Not sure exactly which brands and models you mean by "so called AV drive", so I can't address that directly.

The Caviar Blue drives don't seem to work in Series 1 Tivos, but Series 2 units seem to like them just fine.

I used to use a 500GB IDE(PATA) Caviar Blue in an S2 DT 'til I replaced it with 2 1TB Caviar Blacks.

You get more GB for your dollar these days with a SATA drive, even with the price of an adapter added.

If you read the adapter thread

http://www.tivocommunity.com/tivo-vb/showthread.php?t=416883

you'll find the hit and miss has been taken out by other users pooling their experiences.

Short version for S2 DT, use a JM 20330 chipset adapter or one of the Marvell chipset adapters recommended for S1s.


----------



## bgc (Jan 13, 2008)

Referring to WD Pata Caviar Blue WD5000AAKB :

http://www.newegg.com/Product/Product.aspx?Item=N82E16822136111

WD Pata AV WD5000AVJB :

http://www.newegg.com/Product/Product.aspx?Item=N82E16822136142

Newegg just went out of stock on the AV.

I've seen alot of posts at Anandtech about the Caviar Black drives being noisy, how are they in the Tivo?

BGC


----------



## bgc (Jan 13, 2008)

Would it be better to ask these questions in the help forum? This one doesn't seem to get alot of traffic.

BGC


----------



## unitron (Apr 28, 2006)

bgc said:


> Would it be better to ask these questions in the help forum? This one doesn't seem to get alot of traffic.
> 
> BGC


There's a drive expansion and upgrade thread

http://www.tivocommunity.com/tivo-vb/showthread.php?t=370784

which got started in the Series 3 forum, which has grown beyond S3 questions. Way beyond.

It's only about 250 pages, but you should read it anyway. Seriously.

You'll absorb a lot of information about drives and Tivos.

Then you can post your question there, and get it answered by someone like richsadams.

I'm using that 500AAKB in the computer on which I'm writing this.

The S2 DT it was in is to my right, about at ear height and within an arm's length. The 1TB Caviar Black in there isn't any more noisy than the Blue was when it was in it.

However, in addition to 3 computer power supplies I've also got a regular "move air around a room" type fan running, so there's bound to be some masking effect occurring.

The S2 DT in the family room has 2 of those 1TB Blacks, and, if the sound on the TV is all the way down, and I'm physically close enough, I can hear them if the TiVo is especially busy, but for the most part it's unobtrusive, and no louder than other drives in that and previous Tivos sitting in that room. If the TV volume is turned up loud enough to hear I never notice the hard drives.


----------



## bgc (Jan 13, 2008)

Thanks for the info. I'll glance at that thread but no way can I read the whole thing.
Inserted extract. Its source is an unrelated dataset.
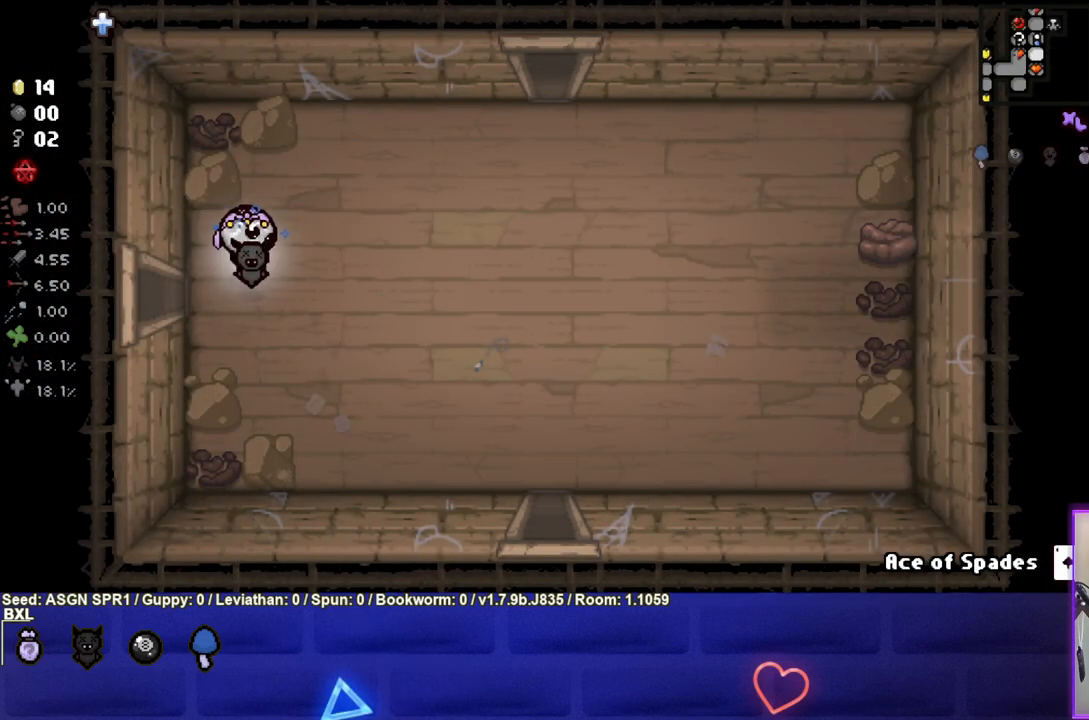
{"buttons": [], "left_stick": "up-right", "right_stick": "center", "events": []}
Do you recall if the S2DT required both torx sizes, 10 and 15? Most of the instructions I looked at seem to say you might need 15 but don't say for sure.


----------



## unitron (Apr 28, 2006)

bgc said:


> Thanks for the info. I'll glance at that thread but no way can I read the whole thing.
> 
> Do you recall if the S2DT required both torx sizes, 10 and 15? Most of the instructions I looked at seem to say you might need 15 but don't say for sure.


Skim through it until something catches your eye and then slow down and read.

I think the only place you'd need the 15 is the 4 screws that secure the drive to the bracket.

By chance, years before I started with computers, much less TiVo's, I picked up a 10 and a 15 driver from Sears when they had some cheap screwdrivers and such on sale, everything dumped into a box.

If I didn't have them I'd go to Lowe's or Home Depot and pick up one of those $10 driver handle and bit sets.

Never know when you'll need it for something else on the car or around the house.


----------